Congress, commentators and a wide variety of industry leaders have long noted that the patent system was broken. Besieged by a tide of weak patents and baseless patent troll litigations, these stakeholders argued that the current patent climate incentivized the weaponization of patent rights, thereby raising operational and legal costs and stifling innovation.

In 2017, the Supreme Court responded by taking aim at some of the worst abuses of the patent system in two landmark cases. The first, TC Heartland v. Kraft Foods, addressed the issue of venue. Hoping to limit the aggressive forum shopping of plaintiffs – which often led to an outsized number of cases in plaintiff-friendly places like the Eastern District of Texas – the Supreme Court held that venue is only proper in a patent case in the state where the defendant is incorporated or where it has a regular and established place of business. In narrowing the proper avenues for bringing suit, the Court reduced any home-field advantage for patent trolls.

In Impression Products v. Lexmark Int'l, the Supreme Court rejected Lexmark's efforts to prohibit purchasers of printer ink cartridges from refilling and reselling them. The Supreme Court found these restrictions to be a violation of the "first sale" doctrine, which protects downstream users of a product by exhausting a patent owner's rights in a product after it is first sold, thereby narrowing the field of legitimate patent defendants, and giving peace of mind to retailers and consumers.

A series of other decisions also made life more difficult for patent plaintiffs. In Life Technologies v. Promega, the Supreme Court weakened the rules prohibiting patent infringement overseas, and in Helsinn Healthcare v. Teva Pharmaceuticals and University of Maryland v. Presens, the Federal Circuit made it easier to invalidate patents by showing that the invention at issue was previously on sale or that it would have been obvious to someone working in that field.
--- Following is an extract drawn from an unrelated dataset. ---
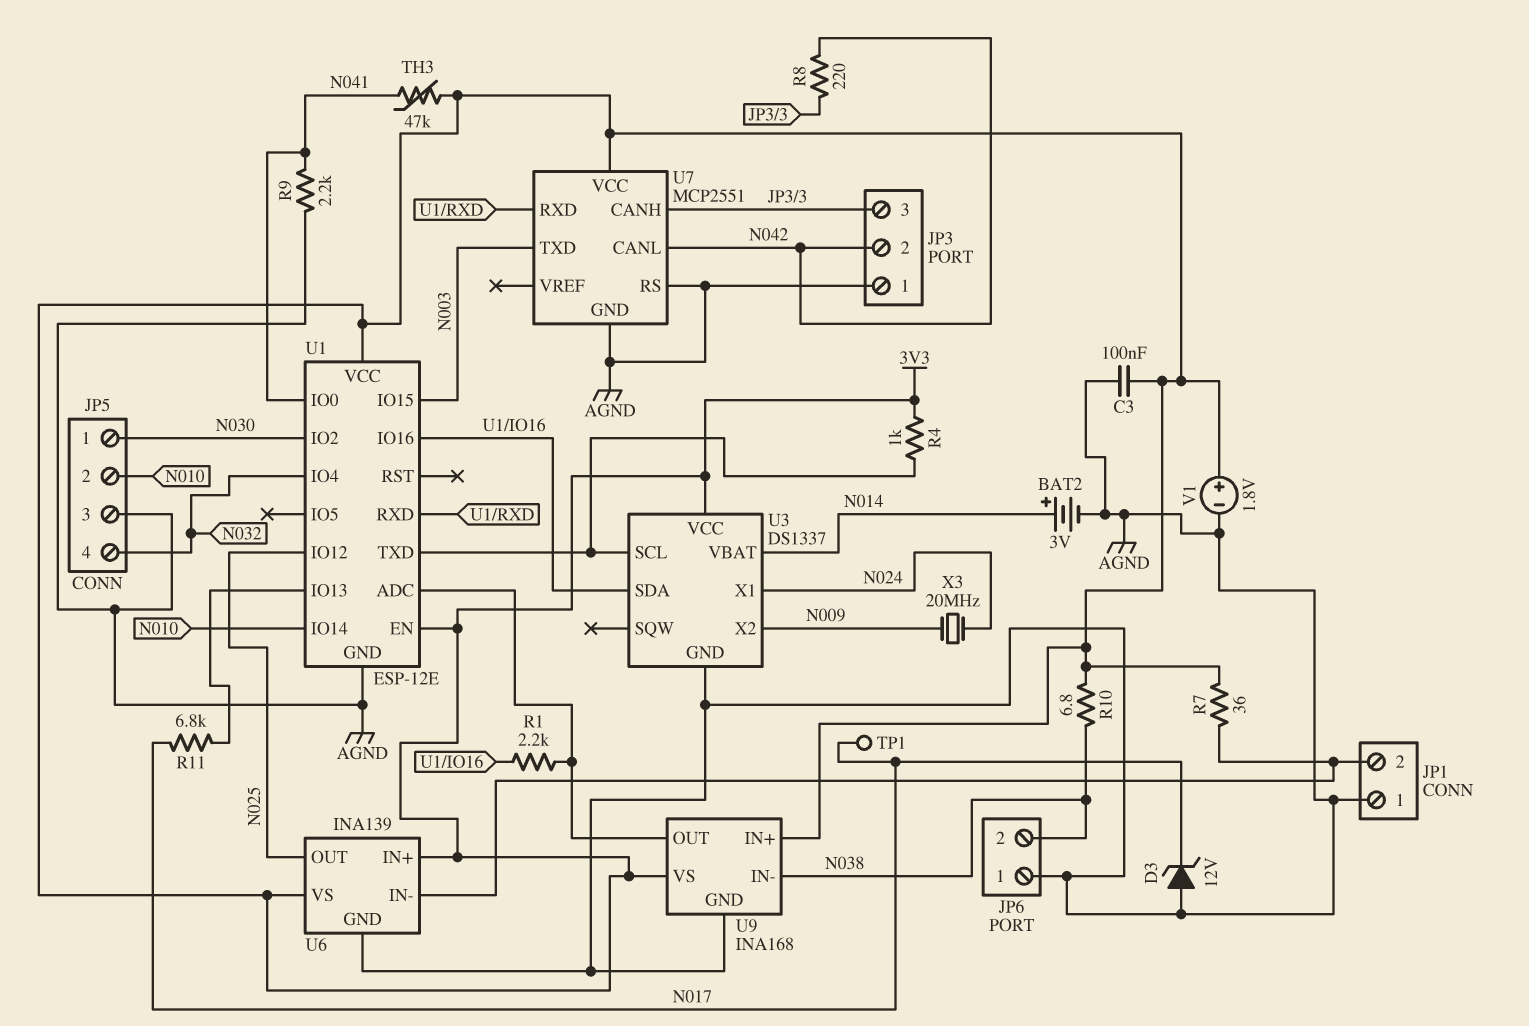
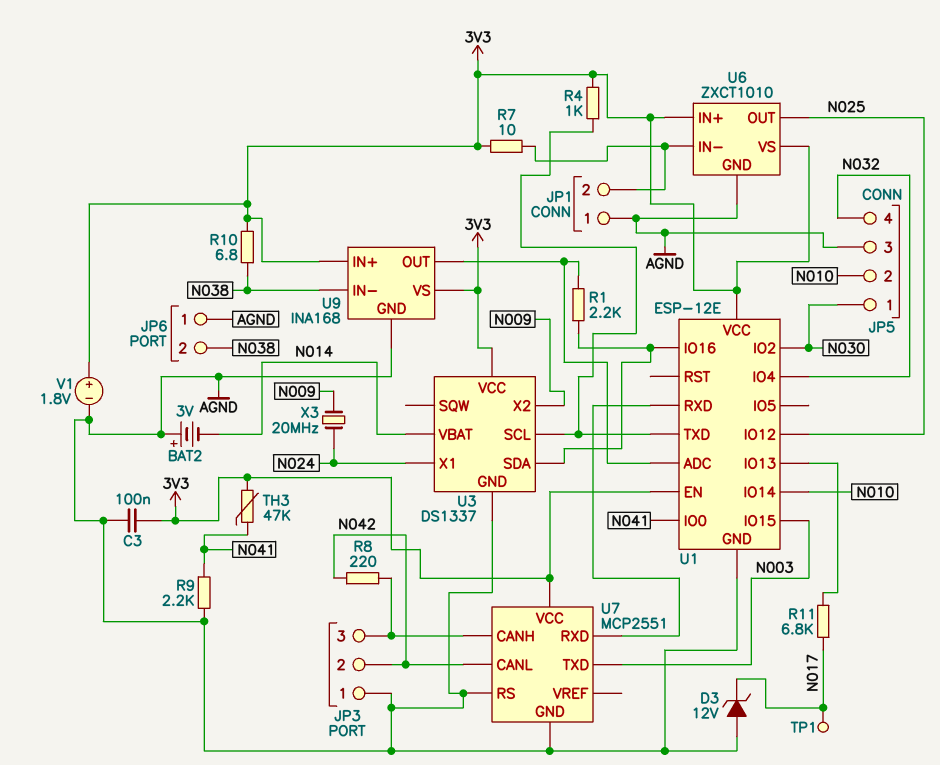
BAT2: 3V (plus N014, minus AGND) -> 3V (plus AGND, minus N014)
R7: 36 (3V3, JP1/2) -> 10 (3V3, JP1/2)
U6: INA139 -> ZXCT1010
These cases have helped curb the most abusive patent litigation tactics and seemingly forced many patent trolls to reconsider their tactics. Indeed, 2017 had the fewest number of new patent filings in nearly a decade. In addition, the number of cases in the Eastern District of Texas has sharply decreased, and these cases have been redistributed to less plaintiff-friendly districts in Delaware and California, altering the balance of power in patent litigations. It is clear that the Supreme Court is listening carefully to claims about abusive patent litigation tactics and is prepared to intervene to correct distortions in patent law that hurt consumers and stifle innovation. Whether it continues this trend will be the patent story to watch in 2018.

Key Takeaways:

  • Companies should combat patent infringement risk by establishing a comprehensive risk management strategy that includes filing for and enforcing patents, identifying and clearing patent risks, instituting contractual strategies for risk-shifting and defending allegations of patent infringement.
  • After years of pro-patent troll decisions at the Federal Circuit, the Supreme Court got deeply involved in 2017 by strictly limiting plaintiff forum-shopping and prohibiting the use of patent law to control downstream users of a product.
  • Patent filings dropped in 2017, with fewer cases filed in plaintiff-friendly districts and more cases redistributed to other jurisdictions.